The variation in conclusions within the literature may result from the differing characteristics of the subjects. This is of particular importance when comparing them to the study by Kranz et al. as few studies have looked into the effect of nutrients and fullness within preschool children due to the complexity of conducting research and the difficulties encountered when assessing hunger level. Moreover, 16% of boys and 32% of girls in the study were overweight or obese and it is suggested that satiety response is lower within obese children [16], potentially attenuating the effect of the intervention breakfasts.
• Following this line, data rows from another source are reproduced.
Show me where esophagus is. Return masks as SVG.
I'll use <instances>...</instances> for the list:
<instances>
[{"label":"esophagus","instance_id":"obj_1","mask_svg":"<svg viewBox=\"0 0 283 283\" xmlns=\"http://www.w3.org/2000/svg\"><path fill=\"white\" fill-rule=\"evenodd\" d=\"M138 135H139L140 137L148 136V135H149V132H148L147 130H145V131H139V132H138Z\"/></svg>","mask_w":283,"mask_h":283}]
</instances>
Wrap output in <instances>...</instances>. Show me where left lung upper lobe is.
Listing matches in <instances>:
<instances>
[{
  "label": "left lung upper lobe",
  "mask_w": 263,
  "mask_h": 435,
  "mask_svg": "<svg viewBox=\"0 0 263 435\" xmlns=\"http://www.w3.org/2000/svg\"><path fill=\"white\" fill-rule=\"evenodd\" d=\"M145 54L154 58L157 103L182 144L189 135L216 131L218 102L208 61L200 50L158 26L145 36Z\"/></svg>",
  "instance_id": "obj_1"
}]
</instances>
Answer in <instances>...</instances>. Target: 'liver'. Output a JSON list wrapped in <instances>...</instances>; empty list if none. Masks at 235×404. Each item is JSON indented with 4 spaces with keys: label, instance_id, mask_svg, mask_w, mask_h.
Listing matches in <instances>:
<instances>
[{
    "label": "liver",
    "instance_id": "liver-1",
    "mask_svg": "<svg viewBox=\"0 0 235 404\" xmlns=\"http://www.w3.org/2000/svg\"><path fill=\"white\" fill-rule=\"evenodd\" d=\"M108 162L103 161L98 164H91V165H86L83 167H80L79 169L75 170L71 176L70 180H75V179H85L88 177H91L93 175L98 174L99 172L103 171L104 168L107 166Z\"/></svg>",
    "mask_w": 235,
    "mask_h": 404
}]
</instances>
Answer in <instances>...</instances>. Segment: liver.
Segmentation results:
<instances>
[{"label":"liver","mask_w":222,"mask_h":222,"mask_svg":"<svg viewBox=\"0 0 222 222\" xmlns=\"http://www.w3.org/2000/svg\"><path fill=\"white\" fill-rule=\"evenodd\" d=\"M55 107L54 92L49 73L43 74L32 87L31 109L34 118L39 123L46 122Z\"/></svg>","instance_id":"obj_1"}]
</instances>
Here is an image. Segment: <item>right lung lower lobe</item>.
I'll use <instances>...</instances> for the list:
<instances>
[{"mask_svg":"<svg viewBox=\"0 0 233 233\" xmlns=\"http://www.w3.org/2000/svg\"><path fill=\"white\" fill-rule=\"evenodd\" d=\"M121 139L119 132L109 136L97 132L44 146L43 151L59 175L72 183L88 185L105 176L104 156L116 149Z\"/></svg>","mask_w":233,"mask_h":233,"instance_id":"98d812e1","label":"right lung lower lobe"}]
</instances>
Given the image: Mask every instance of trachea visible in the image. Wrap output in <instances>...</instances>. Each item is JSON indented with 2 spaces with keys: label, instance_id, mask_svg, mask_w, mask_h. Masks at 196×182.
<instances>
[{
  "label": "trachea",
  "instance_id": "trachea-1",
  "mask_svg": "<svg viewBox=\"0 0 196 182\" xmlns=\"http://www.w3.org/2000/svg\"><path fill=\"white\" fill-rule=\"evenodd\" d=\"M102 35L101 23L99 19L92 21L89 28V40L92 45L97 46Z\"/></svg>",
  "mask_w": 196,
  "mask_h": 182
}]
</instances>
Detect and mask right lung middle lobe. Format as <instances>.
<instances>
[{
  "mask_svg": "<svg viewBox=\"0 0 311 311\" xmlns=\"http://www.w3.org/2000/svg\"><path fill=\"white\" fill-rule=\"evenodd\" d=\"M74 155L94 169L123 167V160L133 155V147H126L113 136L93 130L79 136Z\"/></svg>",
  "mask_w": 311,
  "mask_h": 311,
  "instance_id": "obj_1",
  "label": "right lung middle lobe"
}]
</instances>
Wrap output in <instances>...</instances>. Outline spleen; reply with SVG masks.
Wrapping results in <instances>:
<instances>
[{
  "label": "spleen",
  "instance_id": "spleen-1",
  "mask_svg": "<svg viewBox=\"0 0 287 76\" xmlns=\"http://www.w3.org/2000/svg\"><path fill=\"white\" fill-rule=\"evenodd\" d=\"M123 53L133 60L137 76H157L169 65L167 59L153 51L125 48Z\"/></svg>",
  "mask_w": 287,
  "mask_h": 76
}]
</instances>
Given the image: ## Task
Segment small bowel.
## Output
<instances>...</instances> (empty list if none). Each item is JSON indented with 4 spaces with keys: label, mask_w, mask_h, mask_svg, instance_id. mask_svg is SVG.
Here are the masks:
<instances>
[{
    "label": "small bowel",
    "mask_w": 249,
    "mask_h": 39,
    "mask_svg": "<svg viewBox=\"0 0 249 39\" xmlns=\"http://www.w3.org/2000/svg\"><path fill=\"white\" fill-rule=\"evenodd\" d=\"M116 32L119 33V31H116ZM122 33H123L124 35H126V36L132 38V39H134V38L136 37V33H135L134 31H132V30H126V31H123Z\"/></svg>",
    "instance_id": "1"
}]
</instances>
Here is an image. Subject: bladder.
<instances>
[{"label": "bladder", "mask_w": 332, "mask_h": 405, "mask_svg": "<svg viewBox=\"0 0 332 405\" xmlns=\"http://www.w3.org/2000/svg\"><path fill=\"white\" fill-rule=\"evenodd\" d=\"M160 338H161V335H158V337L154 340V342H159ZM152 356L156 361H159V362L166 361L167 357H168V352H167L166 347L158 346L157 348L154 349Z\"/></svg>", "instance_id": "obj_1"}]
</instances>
Despite there being no difference between fullness ratings, energy compensation at lunch was observed so that total daily energy intake was the same regardless of breakfast type [1]. These findings are not consistent with wider research. It was found by Schusdziarra et al. that there is no under-consumption during the day in response to high energy intake at breakfast [20], therefore a lower energy breakfast could be associated with total reduced energy intake. Additionally, HF breakfasts have been related to reduced energy intake throughout the day [14] and Touyarou et al. concluded that breakfast GI, which may be able to be linked to fibre content, had no effect on short-term energy intake [21]. HP breakfasts have also been shown to relate to lower food intake at lunch [15], and similarly, egg consumption at breakfast has been associated with reduced daily energy intake at other meals when compared to cereal foods [22]. Again, these differences could be attributed to the variation in age group as Kranz et al. suggested that breakfast has a unique role in food intake control in children [1]. Despite this it has been shown that there is no difference in short term food intake regulation or judgement in requirements for energy compensation between age groups [23]. The childcare environment may have therefore socially facilitated eating, increasing intake [24].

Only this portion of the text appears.